When trying to achieve a more lean, toned, and defined physique (male or female) it’s commonly paired with decreasing calorie intake and fat weight loss goals. When doing this for a long enough time to see results, you’re naturally going to lose a little bit of muscle. However, if you only lift lighter weight for more reps, you’re likely to decrease that muscle size and density even quicker.
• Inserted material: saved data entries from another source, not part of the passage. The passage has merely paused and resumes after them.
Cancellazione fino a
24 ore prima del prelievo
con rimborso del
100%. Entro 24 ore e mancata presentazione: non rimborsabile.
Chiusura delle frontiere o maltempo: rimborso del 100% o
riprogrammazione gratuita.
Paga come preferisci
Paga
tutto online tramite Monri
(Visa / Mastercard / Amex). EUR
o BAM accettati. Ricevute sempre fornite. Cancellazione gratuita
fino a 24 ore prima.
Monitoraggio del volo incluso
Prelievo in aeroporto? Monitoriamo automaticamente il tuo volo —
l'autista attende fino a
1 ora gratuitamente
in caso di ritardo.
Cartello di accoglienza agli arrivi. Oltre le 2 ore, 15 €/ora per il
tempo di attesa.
By incorporating heavy compound lifts at the beginning of your workout, you will help maintain as much muscle as possible because you are using more muscle fibers to lift that weight. What you don’t use, you’ll lose. And unfortunately, fairly quickly.
It’s important to focus on both Sarcoplasmic and Myofibrillar hypertrophy. Sarcoplasmic is related to the muscle growth through non-contractile fibers from lifting slightly lower weight at a higher rep count/volume. Myofibrillar is the growth of the contractile muscle fibers themselves through heavy lifting. More closely related to power or strength training.
By properly incorporating both lifting styles through your workout program with a fitting diet to your body and goals, and an adequate amount of rest and sleep, you will maximize your bodies ability to decrease fat, optimize lean muscle mass as strength, and become more toned and defined as ever before!